Josh Hartnett in a horror flick? That’s a miscast. Melissa George in a horror flick? I’m all for national pride, despite my status as the spawn of Kiwiland, but no.
Those were my impressions before seeing the film. Afterwards? I’m a little more confident in Hartnett and George. At the very least, they weren’t part of the problem.
30 Days of Night is based on the graphic novel series of the same name by Steve Niles and Ben Templesmith. I’d like to say I’ve read the series, but I haven’t, so don’t ask for a comparison. What I can tell is whether 30 Days succeeds at being a scary vampire flick.
Well it, uh, has vampires…The film is set in Barrow, an isolated town in the snowy northern reaches of Alaska. Thanks to the quirkiness that is the seasons, Barrow is doused in 30 days of night each winter. Not exactly practical for humans, but almost as good as sex for nocturnal manbeasts of legend. And those who love their Wikipedia – yes, we’re going to ignore the fact that Barrow’s extra-super-long night is actually 67 days in length.
Hartnett plays the role of Eben, the town’s sheriff, and Melissa George his wife Stella, a gun-wielding fire marshal. The film is benign to begin with, but with the arrival of “The Stranger” (Ben Foster), huskies start dying, phone lines get cut and the lights go out. With the town denied its modern conveniences, the vampires move in and transform Barrow from small town to feeding ground. As you’d expect, it’s up to Eben and Stella to keep what few survivors there are alive until the sun comes up.
The vamps are the smart kind, and the makeup and prosthetics supplied by Weta Workshop are as creepy as they need to be. But they’re not scary. The vamps spend most of their time hissing and clicking at each other, and when they do talk, it’s only their leader (Danny Huston) who has anything to say. It’s just a shame his one-liners are so boring, he may as well have stayed silent the whole film.
When the vamps attack, all they do is bend over a body and shake their heads. Were they feeding or having a seizure? I couldn’t tell. If you’re after that gross kind of horror, you’ll be waiting until the last 15 or so minutes of the film for your kick. It’s worth it, though.

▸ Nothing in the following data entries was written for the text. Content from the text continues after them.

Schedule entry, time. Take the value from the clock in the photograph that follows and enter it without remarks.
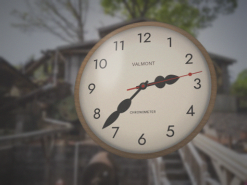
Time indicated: 2:37:13
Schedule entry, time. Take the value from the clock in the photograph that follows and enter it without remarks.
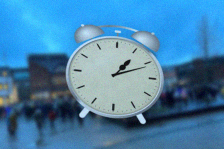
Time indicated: 1:11
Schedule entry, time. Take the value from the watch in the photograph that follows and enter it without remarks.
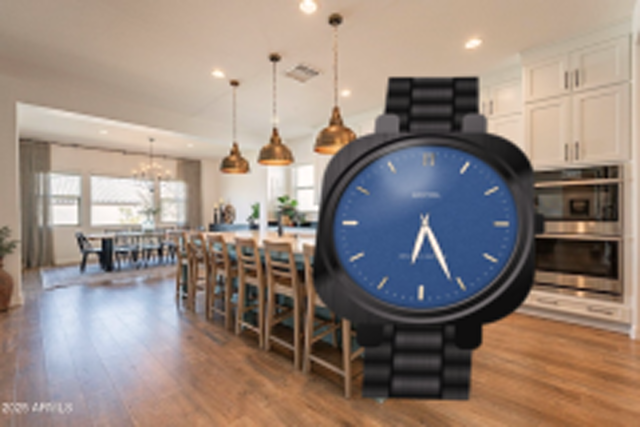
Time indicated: 6:26
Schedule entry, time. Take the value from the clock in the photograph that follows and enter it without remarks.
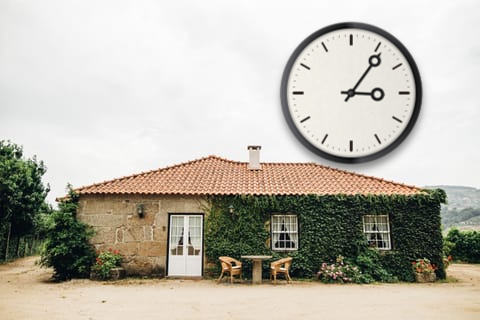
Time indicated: 3:06
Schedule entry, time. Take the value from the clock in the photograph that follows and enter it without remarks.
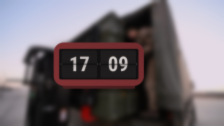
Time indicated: 17:09
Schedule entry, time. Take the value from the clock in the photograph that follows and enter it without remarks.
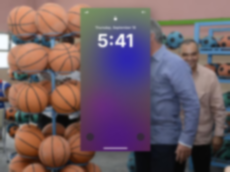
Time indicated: 5:41
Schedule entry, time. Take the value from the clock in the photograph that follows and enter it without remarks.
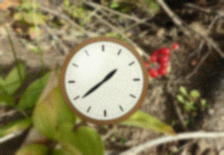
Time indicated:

Despite my misgivings, I did enjoy the film. It’s evident a lot of work went into the presentation, and in particular the atmosphere. I love my vampires, (but zombies are more to my liking), and there’s no better scenario than an isolated village, snowed under and drowned in perpetual darkness, being attacked by a pack of bloodthirsty, intelligent undead. But it stands no chance of displacing 28 Days Later as my all-time favourite horror film.
30 Days of Night will be out in cinemas on November 8 (and clocks in at 107 minutes), if you think I’m a retard and you’d like to check it out for yourself.